Mike Pannett, once of the Metropolitan Police, is back in Yorkshire, policing one of the largest rural beats in England.
Mike is called to investigate a series of burglaries, which are sending shock waves through the area. Remote farmhouses appear to be the targets, which stretches Mike's small team to the limits. Then, as winter sets in, two dogs are found running loose - Mike fears the owner has gone missing in the dreadful weather and is forced to call on a full-scale search. Throw in a night-time operation in an empty museum, and the harrowing business of taking three children into care against their mother's wishes, and it's quite a case-load.
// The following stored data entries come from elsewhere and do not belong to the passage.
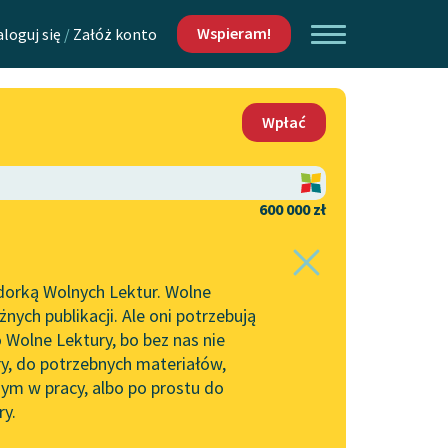
Wspieram!
aloguj się
/
Załóż konto
O nas
Wpłać
Lektur
Kontakt
O projekcie
600 000 zł
 piszących i
Zespół
dorką Wolnych Lektur. Wolne
Zasady wykorzystania
ych publikacji. Ale oni potrzebują
Wolnych Lektur
 Wolne Lektury, bo bez nas nie
Logotypy
ry, do potrzebnych materiałów,
ym w pracy, albo po prostu do
h Lektur
Materiały promocyjne
ry.
Polityka prywatności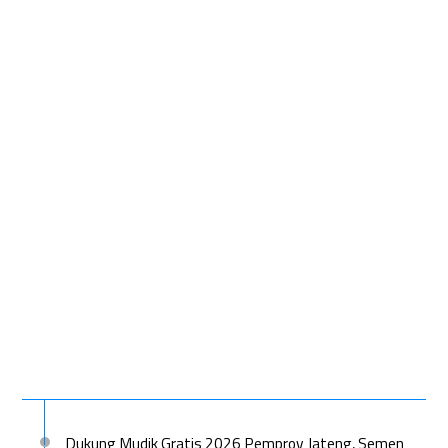
Dukung Mudik Gratis 2026 Pemprov Jateng, Semen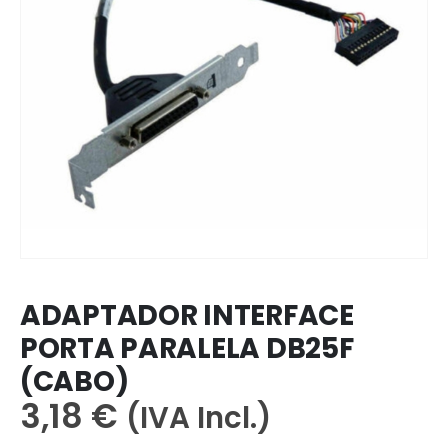
ADAPTADOR INTERFACE
PORTA PARALELA DB25F
(CABO)
3,18
€
(IVA Incl.)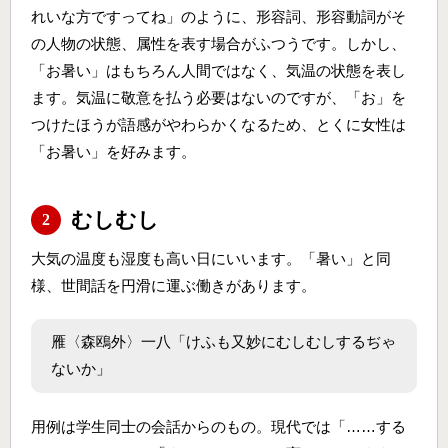
れいな方ですってね」のように、形容詞、形容動詞がそ
の人物の状態、属性を表す場合がふつうです。しかし、
「お暑い」はもちろん人間ではなく、気温の状態を表し
ます。気温に敬意を払う必要はないのですが、「お」を
つけたほうが語感がやわらかくなるため、とくに女性は
「お暑い」を好みます。
むしむし
2
大気の温度も湿度も高い日にいいます。「暑い」と同
様、世間話を円滑に運ぶ働きがあります。
雁〈森鴎外〉一八「けふも又妙にむしむしするぢゃ
ないか」
用例は学生同士の会話からのもの。現代では「……する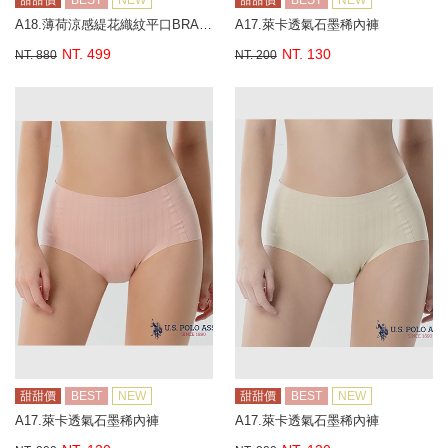
甜甜價
BEST
NEW
甜甜價
BEST
NEW
A18.薄荷涼感緹花織紋平口BRA背心
A17.萊卡透氣石墨稀內褲
NT. 499
NT. 130
NT. 880
NT. 200
甜甜價
BEST
NEW
甜甜價
BEST
NEW
A17.萊卡透氣石墨稀內褲
A17.萊卡透氣石墨稀內褲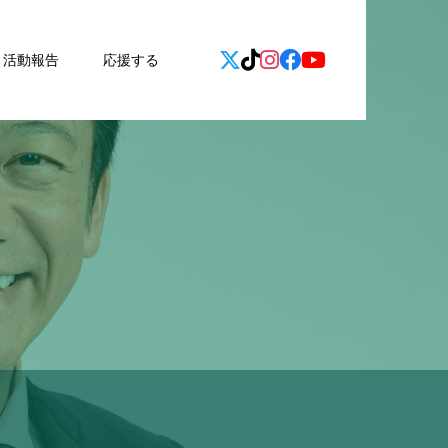
活動報告
応援する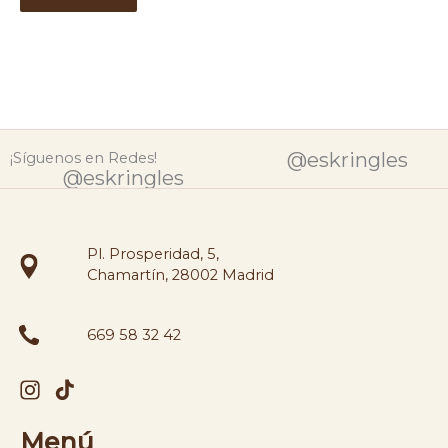
@eskringles
¡Síguenos en Redes!
@eskringles
Pl. Prosperidad, 5,
Chamartín, 28002 Madrid
669 58 32 42
Menú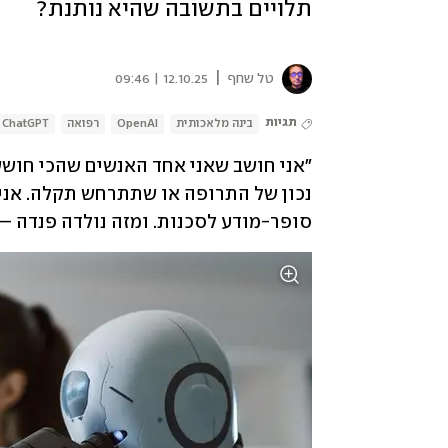
תלויים בתשובה שהיא נותנת?
|
טל שחף
12.10.25 | 09:46
תגיות
בינה מלאכותית
OpenAI
רפואה
ChatGPT
סופר-מודע לסכנות. ומזה נולדה פנדה –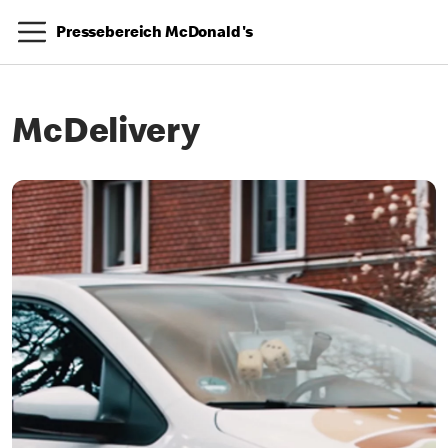
Pressebereich McDonald's
McDelivery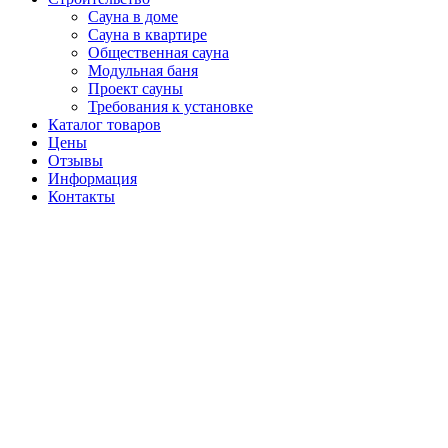
Сауна в доме
Сауна в квартире
Общественная сауна
Модульная баня
Проект сауны
Требования к установке
Каталог товаров
Цены
Отзывы
Информация
Контакты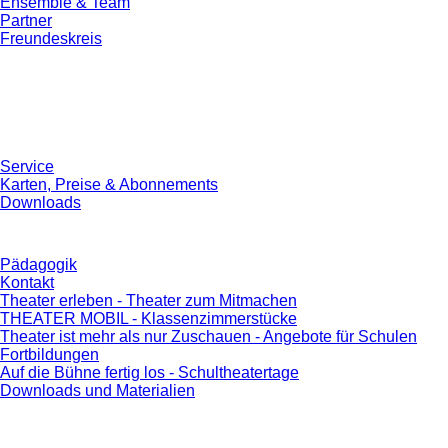
Ensemble & Team
Partner
Freundeskreis
Service
Karten, Preise & Abonnements
Downloads
Pädagogik
Kontakt
Theater erleben - Theater zum Mitmachen
THEATER MOBIL - Klassenzimmerstücke
Theater ist mehr als nur Zuschauen - Angebote für Schulen
Fortbildungen
Auf die Bühne fertig los - Schultheatertage
Downloads und Materialien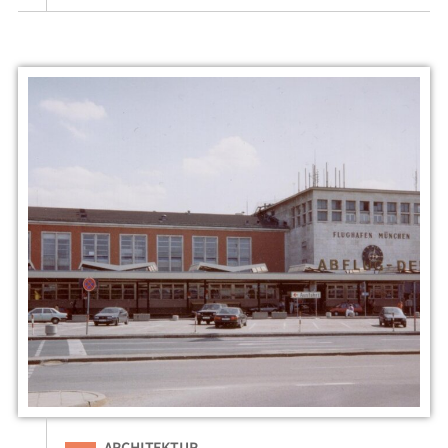
Eingeordnet unter
ARCHITEKTUR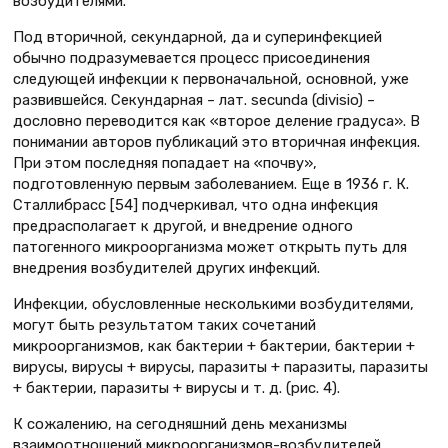
возбудителями.
Под вторичной, секундарной, да и суперинфекцией
обычно подразумевается процесс присоединения
следующей инфекции к первоначальной, основной, уже
развившейся. Секундарная – лат. secunda (divisio) –
дословно переводится как «второе деление градуса». В
понимании авторов публикаций это вторичная инфекция.
При этом последняя попадает на «почву»,
подготовленную первым заболеванием. Еще в 1936 г. К.
Сталлибрасс [54] подчеркивал, что одна инфекция
предрасполагает к другой, и внедрение одного
патогенного микроорганизма может открыть путь для
внедрения возбудителей других инфекций.
Инфекции, обусловленные несколькими возбудителями,
могут быть результатом таких сочетаний
микроорганизмов, как бактерии + бактерии, бактерии +
вирусы, вирусы + вирусы, паразиты + паразиты, паразиты
+ бактерии, паразиты + вирусы и т. д. (рис. 4).
К сожалению, на сегодняшний день механизмы
взаимоотношений микроорганизмов-возбудителей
'a warm and entertaining read'. - Choice
Pannett, the James Herriot of policing, tiptoes his way through domestic issues, stag nights, and sword-wielding madmen bent on decapitation and tells his tales with warmth and humour. - Daily Express on You're Coming With Me Lad
Move over James Herriot and Gervase Phinn - there is a new name on the North Yorkshire literary block. - York Press
Think 21st-century Heartbeat meets James Herriot with the occasional white-knuckle ride of The Sweeney thrown in. All delivered with a Yorkshire twang. - The Telegraph
After years in the Metropolitan Police, on the beat in central London, Mike Pannett is hoping for a quieter life when he moves back to his home county, Yorkshire. But crime lurks amid the hills and dales, moors, villages and towns and he finds some of the policing tactics he's learned in London come in very useful. More tales from this Yorkshire bobby, who is building a loyal collection of fans with his engaging books. - Choice Magazine
Mike Pannett was born in York, and joined the Metropolitan Police in 1988. He became one of the youngest officers to be given his own patch, and served on the Divisional Crime Squad, Murder Squad and TSG (Riot Police).
He transferred to North Yorkshire police in 1997 as he missed the countryside - and fly fishing! He became a rural beat officer and eventually, a wildlife officer. In 2005 he starred in the BBC's Country Cops and was inspired to write about his adventures in the North Yorks force.
Mike served nearly twenty years in the police, during which he became one of the highest commended officers. Following the UK riots in 2011 he has become a key spokesman on current policing issues in the UK, giving extensive interviews on national UK radio and television. He lives with his wife Ann, who is still a serving police officer, and their three children in a small village in the shadow of the North Yorkshire moors.